Problem requirements — The records below are to be transcribed in full, exactly as given.

Available data —
---

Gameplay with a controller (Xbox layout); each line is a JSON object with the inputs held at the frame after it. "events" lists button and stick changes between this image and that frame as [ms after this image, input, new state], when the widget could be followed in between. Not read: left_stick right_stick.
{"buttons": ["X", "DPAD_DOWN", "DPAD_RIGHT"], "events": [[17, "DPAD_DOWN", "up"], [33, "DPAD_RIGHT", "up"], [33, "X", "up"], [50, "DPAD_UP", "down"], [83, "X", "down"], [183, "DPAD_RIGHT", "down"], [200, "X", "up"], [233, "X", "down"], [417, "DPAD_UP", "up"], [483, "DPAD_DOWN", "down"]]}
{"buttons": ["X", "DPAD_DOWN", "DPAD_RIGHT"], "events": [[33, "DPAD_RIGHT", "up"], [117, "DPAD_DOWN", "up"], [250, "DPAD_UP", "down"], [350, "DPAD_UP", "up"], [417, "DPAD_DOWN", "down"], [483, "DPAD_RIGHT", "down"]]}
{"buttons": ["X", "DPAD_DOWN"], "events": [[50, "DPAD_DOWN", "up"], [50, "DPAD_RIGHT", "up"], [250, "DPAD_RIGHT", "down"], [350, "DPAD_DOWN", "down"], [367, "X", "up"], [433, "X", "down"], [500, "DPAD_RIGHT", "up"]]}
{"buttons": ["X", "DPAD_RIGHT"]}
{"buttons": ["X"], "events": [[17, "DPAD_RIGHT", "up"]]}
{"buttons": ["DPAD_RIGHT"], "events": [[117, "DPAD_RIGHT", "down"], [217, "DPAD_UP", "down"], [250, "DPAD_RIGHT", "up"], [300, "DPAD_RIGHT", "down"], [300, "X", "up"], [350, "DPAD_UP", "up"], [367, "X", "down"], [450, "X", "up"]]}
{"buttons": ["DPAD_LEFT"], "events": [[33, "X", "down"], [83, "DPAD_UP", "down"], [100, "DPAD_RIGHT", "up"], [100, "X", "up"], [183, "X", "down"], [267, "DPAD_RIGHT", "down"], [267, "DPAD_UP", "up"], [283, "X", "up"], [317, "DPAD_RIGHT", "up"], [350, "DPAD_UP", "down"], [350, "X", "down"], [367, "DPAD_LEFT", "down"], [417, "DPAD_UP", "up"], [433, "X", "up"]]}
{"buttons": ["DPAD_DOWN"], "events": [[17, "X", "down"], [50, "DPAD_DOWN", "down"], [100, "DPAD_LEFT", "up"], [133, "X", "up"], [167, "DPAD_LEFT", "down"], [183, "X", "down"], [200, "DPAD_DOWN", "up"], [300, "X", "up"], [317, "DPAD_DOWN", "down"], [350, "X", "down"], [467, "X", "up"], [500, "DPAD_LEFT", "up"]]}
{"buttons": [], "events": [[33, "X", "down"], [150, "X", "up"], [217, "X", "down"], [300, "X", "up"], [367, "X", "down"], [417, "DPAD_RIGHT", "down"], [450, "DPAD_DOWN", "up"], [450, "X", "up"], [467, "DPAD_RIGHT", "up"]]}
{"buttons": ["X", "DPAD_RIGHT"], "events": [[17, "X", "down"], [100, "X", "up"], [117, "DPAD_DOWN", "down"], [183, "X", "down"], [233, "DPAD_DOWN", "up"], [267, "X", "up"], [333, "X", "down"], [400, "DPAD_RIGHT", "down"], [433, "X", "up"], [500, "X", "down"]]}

---

Answer section —
Gameplay with a controller (Xbox layout); each line is a JSON object with the inputs held at the frame after it. "events" lists button and stick changes between this image and that frame as [ms after this image, input, new state], when the widget could be followed in between. Not read: left_stick right_stick.
{"buttons": ["X", "DPAD_DOWN", "DPAD_RIGHT"], "events": [[17, "DPAD_DOWN", "up"], [33, "DPAD_RIGHT", "up"], [33, "X", "up"], [50, "DPAD_UP", "down"], [83, "X", "down"], [183, "DPAD_RIGHT", "down"], [200, "X", "up"], [233, "X", "down"], [417, "DPAD_UP", "up"], [483, "DPAD_DOWN", "down"]]}
{"buttons": ["X", "DPAD_DOWN", "DPAD_RIGHT"], "events": [[33, "DPAD_RIGHT", "up"], [117, "DPAD_DOWN", "up"], [250, "DPAD_UP", "down"], [350, "DPAD_UP", "up"], [417, "DPAD_DOWN", "down"], [483, "DPAD_RIGHT", "down"]]}
{"buttons": ["X", "DPAD_DOWN"], "events": [[50, "DPAD_DOWN", "up"], [50, "DPAD_RIGHT", "up"], [250, "DPAD_RIGHT", "down"], [350, "DPAD_DOWN", "down"], [367, "X", "up"], [433, "X", "down"], [500, "DPAD_RIGHT", "up"]]}
{"buttons": ["X", "DPAD_RIGHT"]}
{"buttons": ["X"], "events": [[17, "DPAD_RIGHT", "up"]]}
{"buttons": ["DPAD_RIGHT"], "events": [[117, "DPAD_RIGHT", "down"], [217, "DPAD_UP", "down"], [250, "DPAD_RIGHT", "up"], [300, "DPAD_RIGHT", "down"], [300, "X", "up"], [350, "DPAD_UP", "up"], [367, "X", "down"], [450, "X", "up"]]}
{"buttons": ["DPAD_LEFT"], "events": [[33, "X", "down"], [83, "DPAD_UP", "down"], [100, "DPAD_RIGHT", "up"], [100, "X", "up"], [183, "X", "down"], [267, "DPAD_RIGHT", "down"], [267, "DPAD_UP", "up"], [283, "X", "up"], [317, "DPAD_RIGHT", "up"], [350, "DPAD_UP", "down"], [350, "X", "down"], [367, "DPAD_LEFT", "down"], [417, "DPAD_UP", "up"], [433, "X", "up"]]}
{"buttons": ["DPAD_DOWN"], "events": [[17, "X", "down"], [50, "DPAD_DOWN", "down"], [100, "DPAD_LEFT", "up"], [133, "X", "up"], [167, "DPAD_LEFT", "down"], [183, "X", "down"], [200, "DPAD_DOWN", "up"], [300, "X", "up"], [317, "DPAD_DOWN", "down"], [350, "X", "down"], [467, "X", "up"], [500, "DPAD_LEFT", "up"]]}
{"buttons": [], "events": [[33, "X", "down"], [150, "X", "up"], [217, "X", "down"], [300, "X", "up"], [367, "X", "down"], [417, "DPAD_RIGHT", "down"], [450, "DPAD_DOWN", "up"], [450, "X", "up"], [467, "DPAD_RIGHT", "up"]]}
{"buttons": ["X", "DPAD_RIGHT"], "events": [[17, "X", "down"], [100, "X", "up"], [117, "DPAD_DOWN", "down"], [183, "X", "down"], [233, "DPAD_DOWN", "up"], [267, "X", "up"], [333, "X", "down"], [400, "DPAD_RIGHT", "down"], [433, "X", "up"], [500, "X", "down"]]}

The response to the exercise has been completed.